Friday, April 24, 2015

Modular MVC using LoopBack/Express

Express is pretty simple to use, and simplicity comes at a price. For me, that price is organization. All the views are in one big folder, as are public assets. I prefer a modular organization, and reading this post ( pointed out that the key is that the rendering engine breaks modularity.

So I created a top level folder named application, and moved the views out of the server folder, and static content out of clent:

| -- application                modules
|     | --  module bootstrap
|     | -- modules.json  module config
|     + -- user          
|           | -- client/public
|           | -- server/boot
|           | -- server/views
|     + -- game          
|           | -- client/public
|           | -- server/boot
|           | -- server/views
| -- client                     not used
| -- common/modules   unchanged
| -- server                     removed views
| -- .bowerrc                   the usual
| -- .gitignore                 ditto

In the main server/, after the standard boot:

boot app, __dirname
modules = require('../application')
modules app

This runs application/, which boots each module, based on the config:

  "user": true,
  "game": true

fs = require('fs')
path = require('path')
loopback = require("loopback")

module.exports = (app) ->

  for name, enabled of require('./modules.json')

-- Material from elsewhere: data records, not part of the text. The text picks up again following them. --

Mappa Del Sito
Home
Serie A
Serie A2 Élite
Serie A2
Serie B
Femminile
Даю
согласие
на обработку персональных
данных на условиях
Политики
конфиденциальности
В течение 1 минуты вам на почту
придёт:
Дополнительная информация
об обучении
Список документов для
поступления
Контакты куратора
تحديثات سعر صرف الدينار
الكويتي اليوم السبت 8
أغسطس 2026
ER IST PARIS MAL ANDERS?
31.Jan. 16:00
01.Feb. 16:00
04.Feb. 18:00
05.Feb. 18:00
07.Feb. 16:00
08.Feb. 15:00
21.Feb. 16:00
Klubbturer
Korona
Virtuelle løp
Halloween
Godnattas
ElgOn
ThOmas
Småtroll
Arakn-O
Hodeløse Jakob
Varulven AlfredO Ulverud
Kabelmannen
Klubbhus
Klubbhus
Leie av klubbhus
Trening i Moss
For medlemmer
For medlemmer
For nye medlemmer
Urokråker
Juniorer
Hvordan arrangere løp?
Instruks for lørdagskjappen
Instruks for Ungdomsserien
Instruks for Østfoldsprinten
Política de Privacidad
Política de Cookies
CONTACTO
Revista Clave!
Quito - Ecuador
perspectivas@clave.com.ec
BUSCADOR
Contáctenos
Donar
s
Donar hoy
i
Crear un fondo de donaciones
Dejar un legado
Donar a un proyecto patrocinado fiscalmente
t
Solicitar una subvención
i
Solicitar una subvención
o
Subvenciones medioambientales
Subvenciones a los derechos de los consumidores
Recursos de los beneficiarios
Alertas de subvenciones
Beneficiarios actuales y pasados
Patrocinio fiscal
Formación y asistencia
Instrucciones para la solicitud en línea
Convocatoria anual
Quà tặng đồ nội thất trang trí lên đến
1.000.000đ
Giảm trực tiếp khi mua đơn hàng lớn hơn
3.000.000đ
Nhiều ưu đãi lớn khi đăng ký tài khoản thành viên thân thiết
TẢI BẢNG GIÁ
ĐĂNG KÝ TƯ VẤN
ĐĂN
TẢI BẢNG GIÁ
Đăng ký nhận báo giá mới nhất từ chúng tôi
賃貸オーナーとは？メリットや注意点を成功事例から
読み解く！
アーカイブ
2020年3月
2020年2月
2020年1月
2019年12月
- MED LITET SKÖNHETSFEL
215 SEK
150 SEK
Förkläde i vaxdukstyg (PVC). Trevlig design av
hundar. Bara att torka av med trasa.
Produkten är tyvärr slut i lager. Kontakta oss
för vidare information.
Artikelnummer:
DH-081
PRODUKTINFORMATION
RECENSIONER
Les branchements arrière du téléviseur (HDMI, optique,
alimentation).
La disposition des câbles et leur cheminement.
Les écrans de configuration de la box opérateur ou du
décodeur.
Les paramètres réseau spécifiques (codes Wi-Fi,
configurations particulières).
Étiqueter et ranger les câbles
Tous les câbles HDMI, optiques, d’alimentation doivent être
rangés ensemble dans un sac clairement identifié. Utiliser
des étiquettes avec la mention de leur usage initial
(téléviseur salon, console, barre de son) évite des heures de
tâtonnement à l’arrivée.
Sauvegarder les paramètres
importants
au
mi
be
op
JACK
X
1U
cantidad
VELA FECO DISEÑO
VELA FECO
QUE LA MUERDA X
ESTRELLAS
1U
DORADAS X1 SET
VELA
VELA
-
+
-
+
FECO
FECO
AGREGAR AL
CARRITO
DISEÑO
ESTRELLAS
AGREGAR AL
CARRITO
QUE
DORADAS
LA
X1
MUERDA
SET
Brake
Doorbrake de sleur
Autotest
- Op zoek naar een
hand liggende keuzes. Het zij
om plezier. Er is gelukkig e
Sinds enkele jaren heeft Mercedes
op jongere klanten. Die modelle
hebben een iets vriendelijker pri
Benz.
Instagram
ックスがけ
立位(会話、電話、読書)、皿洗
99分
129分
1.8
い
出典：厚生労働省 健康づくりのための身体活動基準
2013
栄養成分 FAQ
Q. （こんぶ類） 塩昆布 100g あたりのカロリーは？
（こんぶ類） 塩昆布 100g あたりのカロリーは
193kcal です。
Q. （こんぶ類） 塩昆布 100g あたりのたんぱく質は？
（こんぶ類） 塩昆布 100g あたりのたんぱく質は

    # -- Boot the module scripts  --
    if enabled
      do (name) ->  # closure on name value
        mod = {}    # and for communication within module

        for filename in fs.readdirSync(path.join(__dirname, name, 'server/boot'))
          if path.extname(filename) in ['.coffee','.js']
            boot = require(path.join(__dirname, name, 'server/boot', filename))
            boot(app, mod)

    # -- Mount static files --
    app.use loopback.static(path.join(__dirname, name, 'client/public'))

All of the content is created from each applications server/view and client/public folders.
Each application has it's own server/boot folder, where I put controllers and rendering engine.
And if I do it right, I can drop my used module into another project and be good to go.

An extra benefit - my user module uses jade templating, while my game module is using liquid templating. Why would you want more than 1 templating engine? Well, I'm lazy. My user module is essentially the loopback-example-passport github repo that I'm tweaking a bit. All of their views use jade. But, I prefer using liquid for my own development.